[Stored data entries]
------------------------------------------------------------
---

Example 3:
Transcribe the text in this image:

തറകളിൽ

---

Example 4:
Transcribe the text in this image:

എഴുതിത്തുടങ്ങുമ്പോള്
------------------------------------------------------------
The data above should be copied out with complete accuracy.

Response box:
---

Example 3:
Transcribe the text in this image:

തറകളിൽ

---

Example 4:
Transcribe the text in this image:

എഴുതിത്തുടങ്ങുമ്പോള്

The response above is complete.